How we built the winning real time autonomous agent for power grid management in the L2RPN Challenge 2023.

La Javaness R&D
15 min readMar 25, 2024

La Javaness has been nominated as the winner of this year’s Paris Region AI Challenge for Energy Transition, organized by the Paris Region and the French electricity transmission system operator RTE. The challenge was the 6th iteration of the L2RPN challenge and focuses on developing an autonomous agent for power grid management, guaranteeing a reliable and resilient system of electricity provision.

Among other challenges, grid control has to contend with ecological imperatives: a projected surge in renewable energy production matching France’s commitment in ecological objectives highlighted by Ademe¹, as well as constraints on electric mobility and new grid infrastructure projects reshaping the landscape². The latest IPCC report, released in 2023, highlights the urgency of societal transformations to curb global warming ³. Within the scope of the French power grid system, RTE projects a reduction of 55% of CO2 emission before 2030, with the objective of carbon neutrality before 2050 in line with European objectives⁴.

Without any prior knowledge in electricity transmission systems, we tackled this challenge as a team of two, and won the competition by developing an agent able to manage 67% of the scenarii by making decisions within a few seconds, making it 10 to 45 times faster than its direct competitors on the final leaderboard.

The code is available here and as part of the l2rpn baselines package.

Overview of the challenge

We tackled two primary objectives during this challenge :

🧑‍🔬 Leveraging state-of-the-art methods of optimization and reinforcement learning for power grid management through a deep understanding of the problem and a large exploration of potential technical solutions.

🧑‍🏭 Demonstrating the potential of a solution for industrialization in order to assist operators in their daily work.


A power grid is a complex network of interconnected components as described in the table below.

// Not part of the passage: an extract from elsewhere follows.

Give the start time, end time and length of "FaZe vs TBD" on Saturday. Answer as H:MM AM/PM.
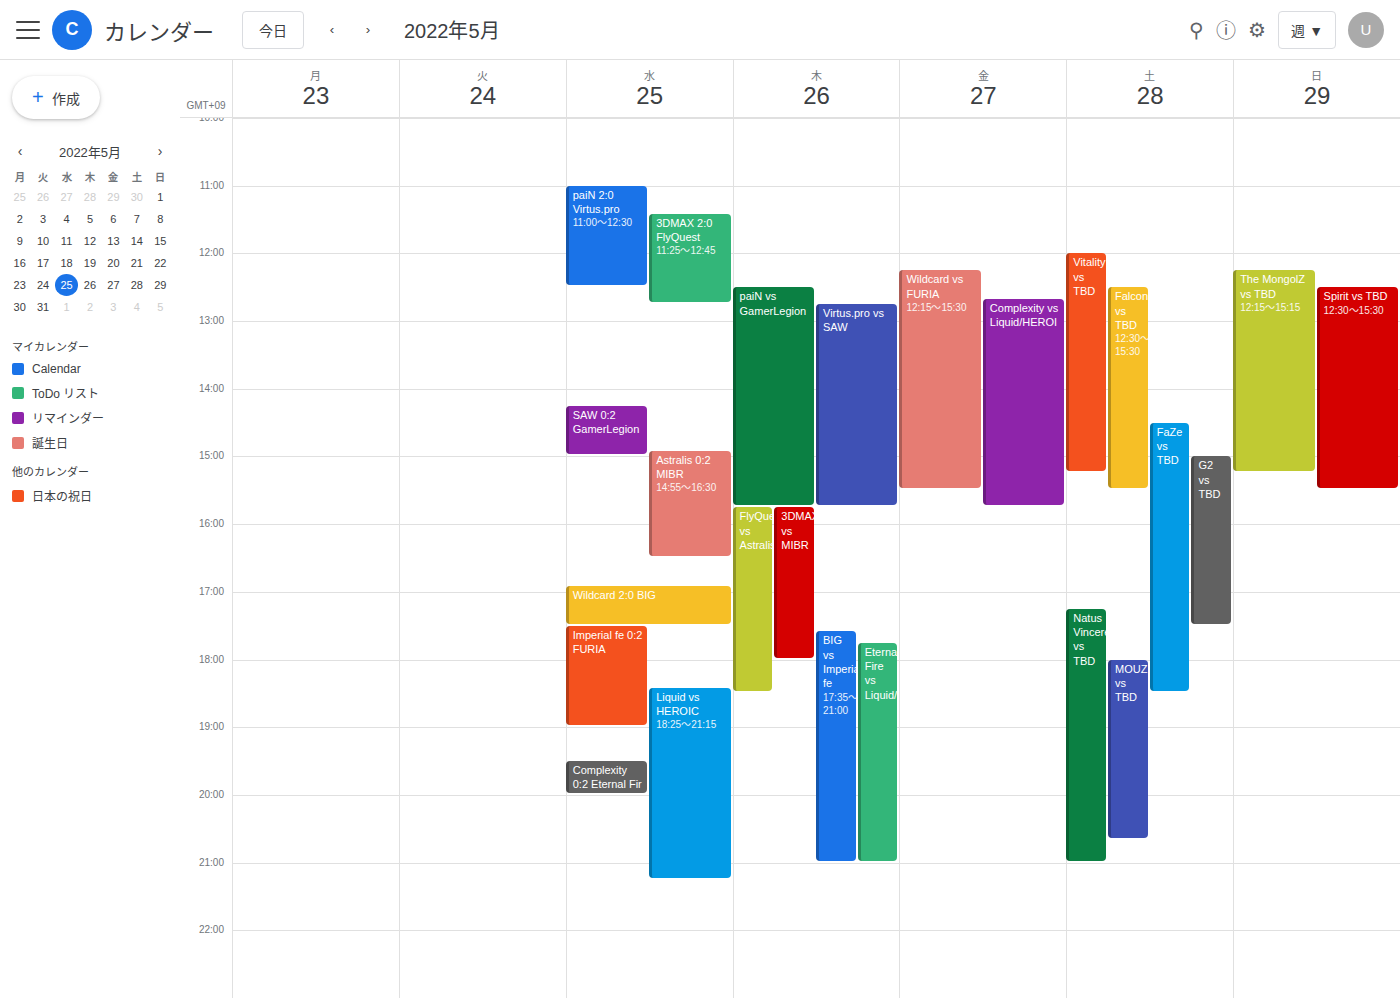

These entities work synergistically to ensure smooth transportation of electricity from generation points to end-users.

Graph-oriented representation of the environment, plotted with Grid2Op. Each color represent a sub-area of the environment.

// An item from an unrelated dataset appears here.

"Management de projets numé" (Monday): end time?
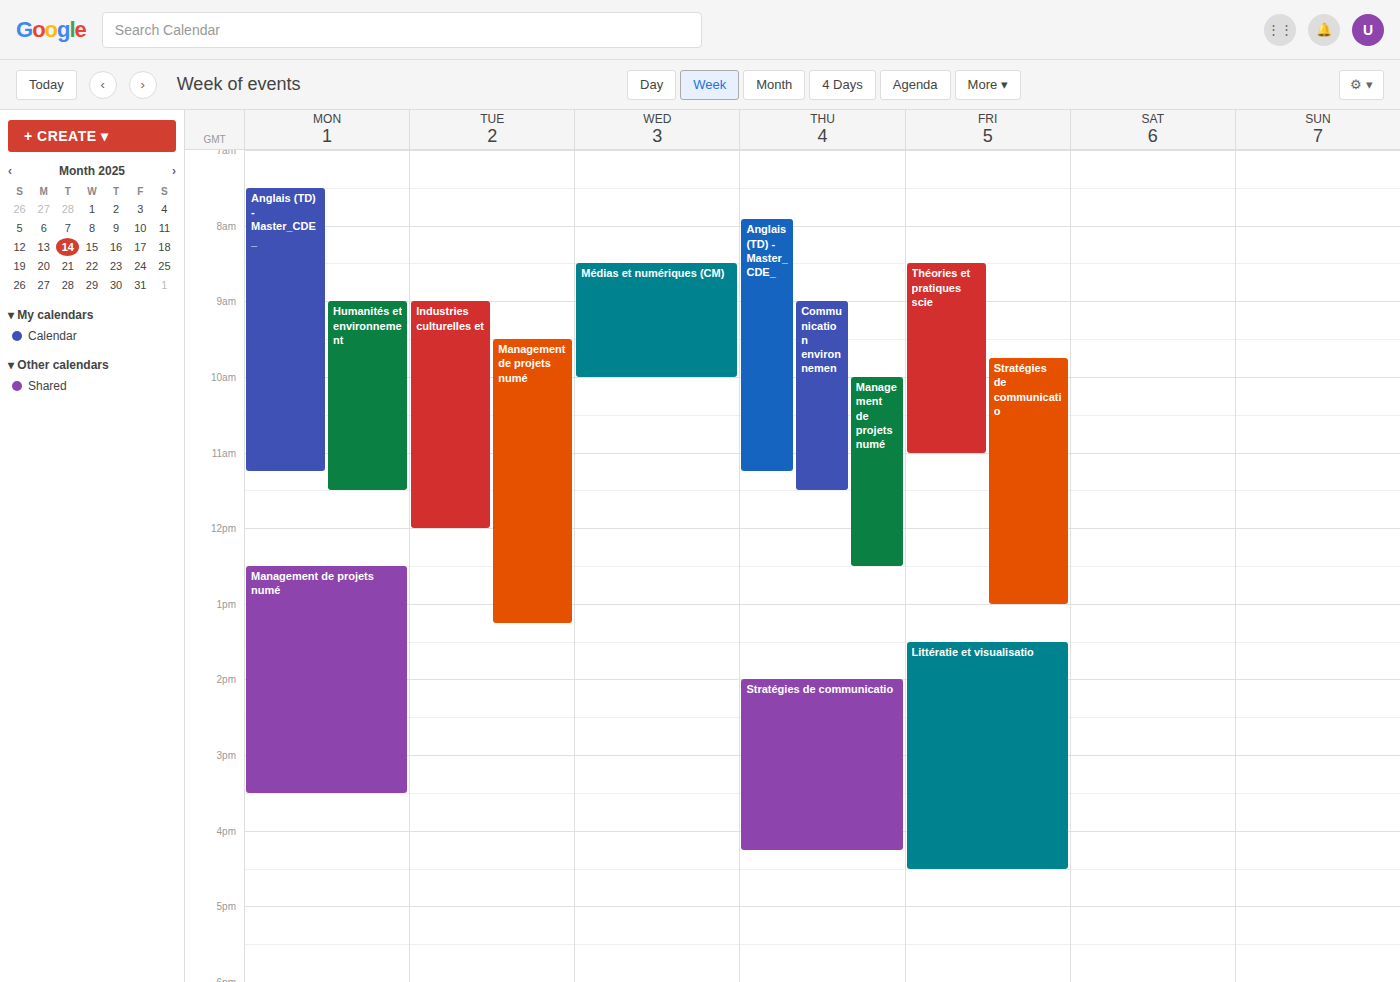
3:30 PM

The environment is modeled in the Grid2Op simulator developed by RTE⁶. The environment has 540 elements including 118 substations, 186 power lines, 99 loads and 66 generators of 5 different types (either renewable or not). This constitutes a quite large and complex simulated environment; way larger than in the first version of the challenge, but still very small when compared to the actual French national power grid managed by RTE’s operators.

One of the main difficulties of this challenge lies in the range of possible actions on the grid. At each time step, one can perform substation reconfiguration and/or line-reconnection by sub-area, making the grid highly modular in terms of topology with roughly 1011 possible reconfiguration at each time step. In addition, unexpected attacks (line disconnection) that happen stochastically on the grid can occur in several zones at the same time, making cascading failure of power lines more likely to occur in the case of simultaneous attacks on the grid⁶.

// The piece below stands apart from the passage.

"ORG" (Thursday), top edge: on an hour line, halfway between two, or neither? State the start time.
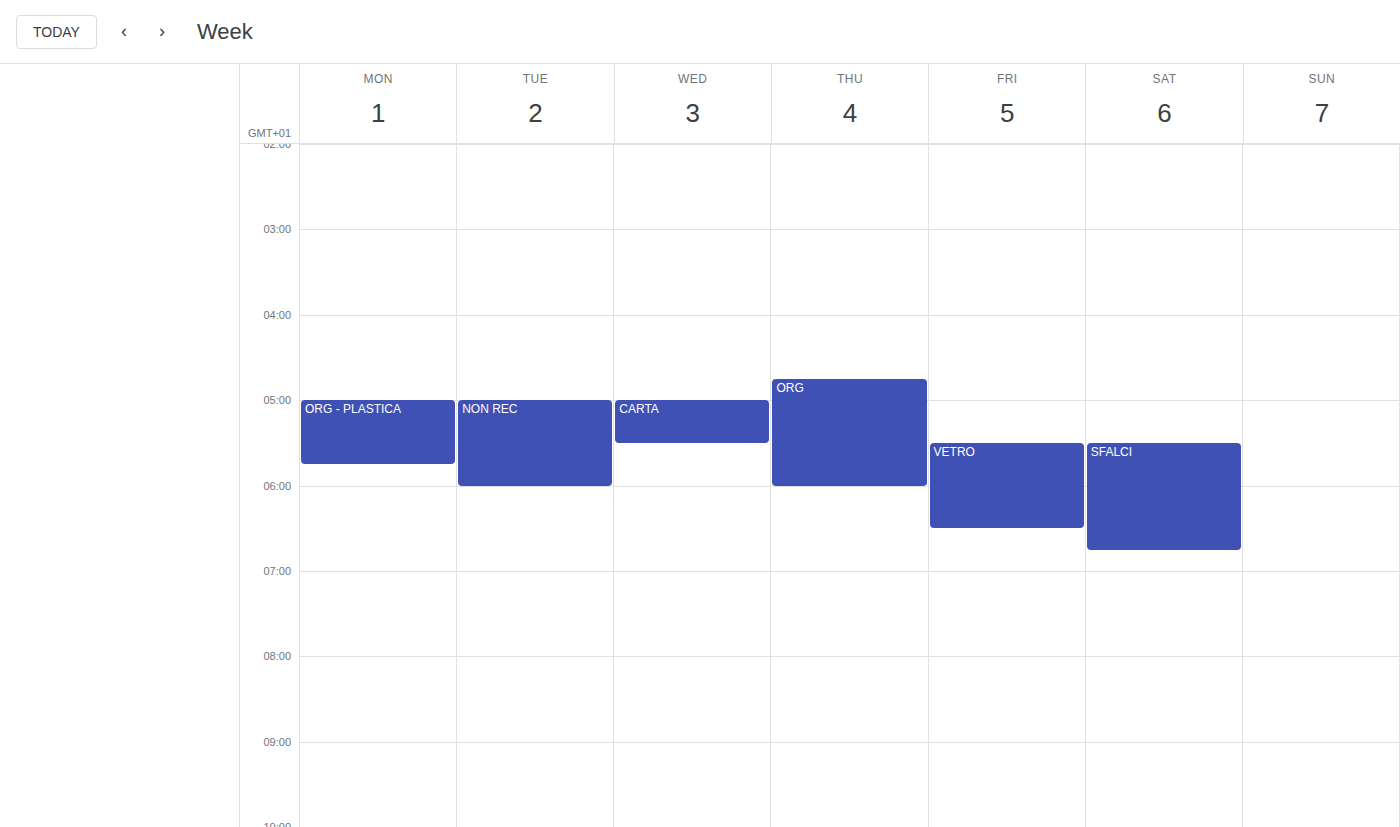
4:45 AM -- neither: three quarters of the way from the 4 AM line to the 5 AM line.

Grid2Op is available on RTE’s github.

Goals and scoring system

Aside from the environment itself, the objectives and scoring system of the challenge made it highly complex. The scoring system had 3 contributions :

  • Operational Score (Op. Score). Measures the cost of operations on the grid combined with potential blackout costs (substantially higher).
  • Renewable Energy Score (Nres. Score). Measures the use of available renewable energy generators. This score is highly important in the context of the energy transition for a sustainable energy mix in 2035.
  • Assistant Score (Assist. Score). Assesses the ability of the developed agent to automatically raise a relevant alert in case of potential danger on the grid.

The calculated value of each score is between -100 and 100, and the total score is a weighted average of these scores.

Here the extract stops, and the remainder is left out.